Task description: Please set down the passage on what makes a great client in full, word for word.

***** Source passage *****

These clients wear their passion for their brands on their sleeves and desire for great work in their hearts. They seek and welcome feedback, and their drive to do great things inspires us at every step of the journey.
They trust creativity
Creativity is the most valuable resource for any modern business, but unlocking its power demands courage, patience and especially trust. Those attributes are table stakes for the best clients.
They recognize that creativity requires risk. Ideas need time to develop. People who think laterally need room to do so, and the ability to express an idea gets richer and deeper with time and reflection. Such a creative process does not create a predictable, straightforward procedure, which creates challenges for clients that are looking for exactly that.
Great clients are unwavering in their commitment to the idea, usually without empirical evidence to support their faith. And when uncertainty and risk emerge, clients recognize those variables as a good sign that the idea before them just became worth trusting.
They read Gideon Amichay
Gideon Amichay wrote the book No, No, No, No, No, Yes. His premise is that great ideas will be met with a no five times before it becomes a yes.
Great clients are on a mission to create iconic work that produces lasting, meaningful brands. When others say it’s not possible or it’s never been done before, they fight tooth and nail to make it happen.
Creative perseverance yields great work despite tremendous obstacles. Some of the most noteworthy work involves challenges so immense that most people would shy away from the idea. But in one recent such project, “Whopper Detour,” the client refused to take no for an answer—from anyone. Not the agency, not his organization, not his tech partners. The client was thoughtful, listened to everyone and expanded the timeline to deliver the idea the right way and pushed past the no’s to get to the yes. Just last month, the work took home one of the highest honors in the industry, a Cannes Lions titanium Grand Prix.
They don’t BS
Great clients say what they mean. If they need a piece of short-term tactical work for their sales team, they don’t say they need a ground-breaking creative idea.

***** Provided material *****

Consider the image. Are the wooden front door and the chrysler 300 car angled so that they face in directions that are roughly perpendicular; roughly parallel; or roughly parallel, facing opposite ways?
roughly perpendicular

*****
***** Provided material *****

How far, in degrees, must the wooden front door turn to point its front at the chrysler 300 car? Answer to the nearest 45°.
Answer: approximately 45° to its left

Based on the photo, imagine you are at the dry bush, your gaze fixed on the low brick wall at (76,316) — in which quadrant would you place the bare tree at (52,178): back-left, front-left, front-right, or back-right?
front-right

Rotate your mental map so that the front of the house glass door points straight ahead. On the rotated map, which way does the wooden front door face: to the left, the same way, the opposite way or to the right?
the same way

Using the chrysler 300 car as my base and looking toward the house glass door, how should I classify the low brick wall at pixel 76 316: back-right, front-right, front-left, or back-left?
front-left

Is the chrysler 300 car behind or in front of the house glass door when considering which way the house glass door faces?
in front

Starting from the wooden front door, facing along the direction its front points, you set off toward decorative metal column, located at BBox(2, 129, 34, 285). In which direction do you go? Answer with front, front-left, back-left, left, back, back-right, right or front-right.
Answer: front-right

*****

The completed task:
These clients wear their passion for their brands on their sleeves and desire for great work in their hearts. They seek and welcome feedback, and their drive to do great things inspires us at every step of the journey.
They trust creativity
Creativity is the most valuable resource for any modern business, but unlocking its power demands courage, patience and especially trust. Those attributes are table stakes for the best clients.
They recognize that creativity requires risk. Ideas need time to develop. People who think laterally need room to do so, and the ability to express an idea gets richer and deeper with time and reflection. Such a creative process does not create a predictable, straightforward procedure, which creates challenges for clients that are looking for exactly that.
Great clients are unwavering in their commitment to the idea, usually without empirical evidence to support their faith. And when uncertainty and risk emerge, clients recognize those variables as a good sign that the idea before them just became worth trusting.
They read Gideon Amichay
Gideon Amichay wrote the book No, No, No, No, No, Yes. His premise is that great ideas will be met with a no five times before it becomes a yes.
Great clients are on a mission to create iconic work that produces lasting, meaningful brands. When others say it’s not possible or it’s never been done before, they fight tooth and nail to make it happen.
Creative perseverance yields great work despite tremendous obstacles. Some of the most noteworthy work involves challenges so immense that most people would shy away from the idea. But in one recent such project, “Whopper Detour,” the client refused to take no for an answer—from anyone. Not the agency, not his organization, not his tech partners. The client was thoughtful, listened to everyone and expanded the timeline to deliver the idea the right way and pushed past the no’s to get to the yes. Just last month, the work took home one of the highest honors in the industry, a Cannes Lions titanium Grand Prix.
They don’t BS
Great clients say what they mean. If they need a piece of short-term tactical work for their sales team, they don’t say they need a ground-breaking creative idea.